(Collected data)
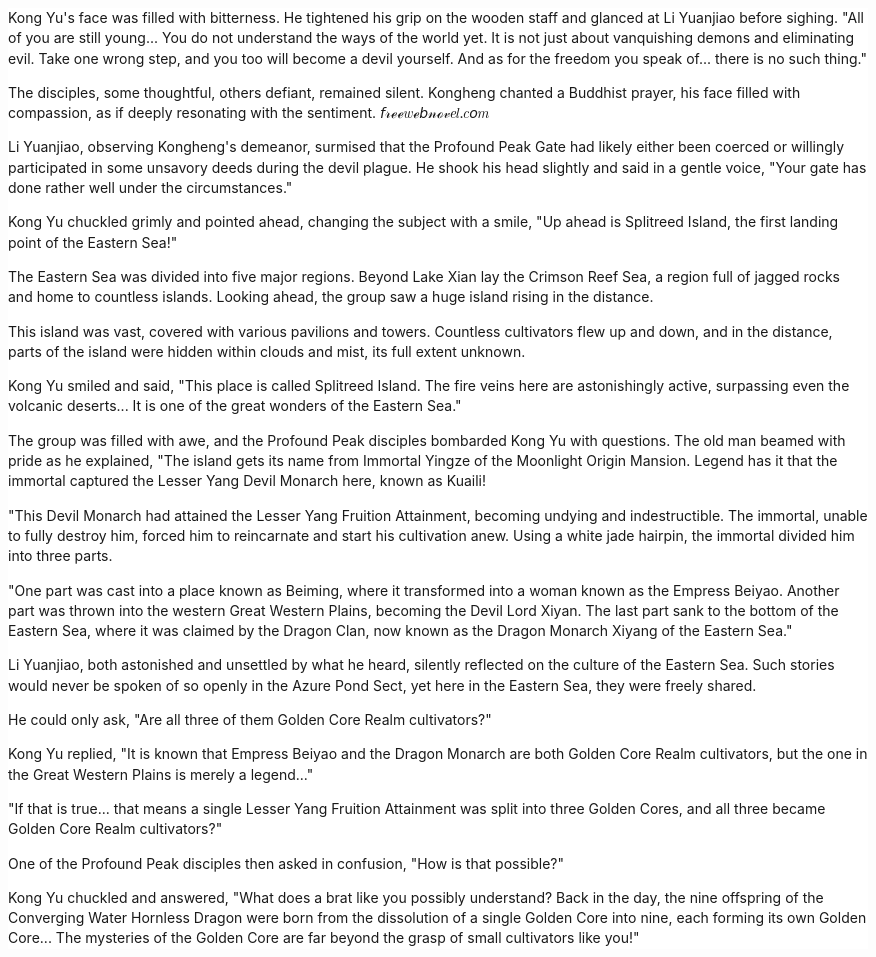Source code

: Kong Yu's face was filled with bitterness. He tightened his grip on the wooden staff and glanced at Li Yuanjiao before sighing. "All of you are still young... You do not understand the ways of the world yet. It is not just about vanquishing demons and eliminating evil. Take one wrong step, and you too will become a devil yourself. And as for the freedom you speak of... there is no such thing."

The disciples, some thoughtful, others defiant, remained silent. Kongheng chanted a Buddhist prayer, his face filled with compassion, as if deeply resonating with the sentiment.
𝘧𝓇ℯℯ𝑤ℯ𝘣𝓃ℴ𝓋𝑒𝑙.𝑐𝘰𝑚

Li Yuanjiao, observing Kongheng's demeanor, surmised that the Profound Peak Gate had likely either been coerced or willingly participated in some unsavory deeds during the devil plague. He shook his head slightly and said in a gentle voice, "Your gate has done rather well under the circumstances."

Kong Yu chuckled grimly and pointed ahead, changing the subject with a smile, "Up ahead is Splitreed Island, the first landing point of the Eastern Sea!"

The Eastern Sea was divided into five major regions. Beyond Lake Xian lay the Crimson Reef Sea, a region full of jagged rocks and home to countless islands. Looking ahead, the group saw a huge island rising in the distance.

This island was vast, covered with various pavilions and towers. Countless cultivators flew up and down, and in the distance, parts of the island were hidden within clouds and mist, its full extent unknown.

Kong Yu smiled and said, "This place is called Splitreed Island. The fire veins here are astonishingly active, surpassing even the volcanic deserts... It is one of the great wonders of the Eastern Sea."

The group was filled with awe, and the Profound Peak disciples bombarded Kong Yu with questions. The old man beamed with pride as he explained, "The island gets its name from Immortal Yingze of the Moonlight Origin Mansion. Legend has it that the immortal captured the Lesser Yang Devil Monarch here, known as Kuaili!

"This Devil Monarch had attained the Lesser Yang Fruition Attainment, becoming undying and indestructible. The immortal, unable to fully destroy him, forced him to reincarnate and start his cultivation anew. Using a white jade hairpin, the immortal divided him into three parts.

"One part was cast into a place known as Beiming, where it transformed into a woman known as the Empress Beiyao. Another part was thrown into the western Great Western Plains, becoming the Devil Lord Xiyan. The last part sank to the bottom of the Eastern Sea, where it was claimed by the Dragon Clan, now known as the Dragon Monarch Xiyang of the Eastern Sea."

Li Yuanjiao, both astonished and unsettled by what he heard, silently reflected on the culture of the Eastern Sea. Such stories would never be spoken of so openly in the Azure Pond Sect, yet here in the Eastern Sea, they were freely shared.

He could only ask, "Are all three of them Golden Core Realm cultivators?"

Kong Yu replied, "It is known that Empress Beiyao and the Dragon Monarch are both Golden Core Realm cultivators, but the one in the Great Western Plains is merely a legend..."

"If that is true... that means a single Lesser Yang Fruition Attainment was split into three Golden Cores, and all three became Golden Core Realm cultivators?"

One of the Profound Peak disciples then asked in confusion, "How is that possible?"

Kong Yu chuckled and answered, "What does a brat like you possibly understand? Back in the day, the nine offspring of the Converging Water Hornless Dragon were born from the dissolution of a single Golden Core into nine, each forming its own Golden Core... The mysteries of the Golden Core are far beyond the grasp of small cultivators like you!"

** Requirement **
Can you retype every line of the records above word for word, leaving out the pictures?

** Task output **
Source code

: Kong Yu's face was filled with bitterness. He tightened his grip on the wooden staff and glanced at Li Yuanjiao before sighing. "All of you are still young... You do not understand the ways of the world yet. It is not just about vanquishing demons and eliminating evil. Take one wrong step, and you too will become a devil yourself. And as for the freedom you speak of... there is no such thing."

The disciples, some thoughtful, others defiant, remained silent. Kongheng chanted a Buddhist prayer, his face filled with compassion, as if deeply resonating with the sentiment.
𝘧𝓇ℯℯ𝑤ℯ𝘣𝓃ℴ𝓋𝑒𝑙.𝑐𝘰𝑚

Li Yuanjiao, observing Kongheng's demeanor, surmised that the Profound Peak Gate had likely either been coerced or willingly participated in some unsavory deeds during the devil plague. He shook his head slightly and said in a gentle voice, "Your gate has done rather well under the circumstances."

Kong Yu chuckled grimly and pointed ahead, changing the subject with a smile, "Up ahead is Splitreed Island, the first landing point of the Eastern Sea!"

The Eastern Sea was divided into five major regions. Beyond Lake Xian lay the Crimson Reef Sea, a region full of jagged rocks and home to countless islands. Looking ahead, the group saw a huge island rising in the distance.

This island was vast, covered with various pavilions and towers. Countless cultivators flew up and down, and in the distance, parts of the island were hidden within clouds and mist, its full extent unknown.

Kong Yu smiled and said, "This place is called Splitreed Island. The fire veins here are astonishingly active, surpassing even the volcanic deserts... It is one of the great wonders of the Eastern Sea."

The group was filled with awe, and the Profound Peak disciples bombarded Kong Yu with questions. The old man beamed with pride as he explained, "The island gets its name from Immortal Yingze of the Moonlight Origin Mansion. Legend has it that the immortal captured the Lesser Yang Devil Monarch here, known as Kuaili!

"This Devil Monarch had attained the Lesser Yang Fruition Attainment, becoming undying and indestructible. The immortal, unable to fully destroy him, forced him to reincarnate and start his cultivation anew. Using a white jade hairpin, the immortal divided him into three parts.

"One part was cast into a place known as Beiming, where it transformed into a woman known as the Empress Beiyao. Another part was thrown into the western Great Western Plains, becoming the Devil Lord Xiyan. The last part sank to the bottom of the Eastern Sea, where it was claimed by the Dragon Clan, now known as the Dragon Monarch Xiyang of the Eastern Sea."

Li Yuanjiao, both astonished and unsettled by what he heard, silently reflected on the culture of the Eastern Sea. Such stories would never be spoken of so openly in the Azure Pond Sect, yet here in the Eastern Sea, they were freely shared.

He could only ask, "Are all three of them Golden Core Realm cultivators?"

Kong Yu replied, "It is known that Empress Beiyao and the Dragon Monarch are both Golden Core Realm cultivators, but the one in the Great Western Plains is merely a legend..."

"If that is true... that means a single Lesser Yang Fruition Attainment was split into three Golden Cores, and all three became Golden Core Realm cultivators?"

One of the Profound Peak disciples then asked in confusion, "How is that possible?"

Kong Yu chuckled and answered, "What does a brat like you possibly understand? Back in the day, the nine offspring of the Converging Water Hornless Dragon were born from the dissolution of a single Golden Core into nine, each forming its own Golden Core... The mysteries of the Golden Core are far beyond the grasp of small cultivators like you!"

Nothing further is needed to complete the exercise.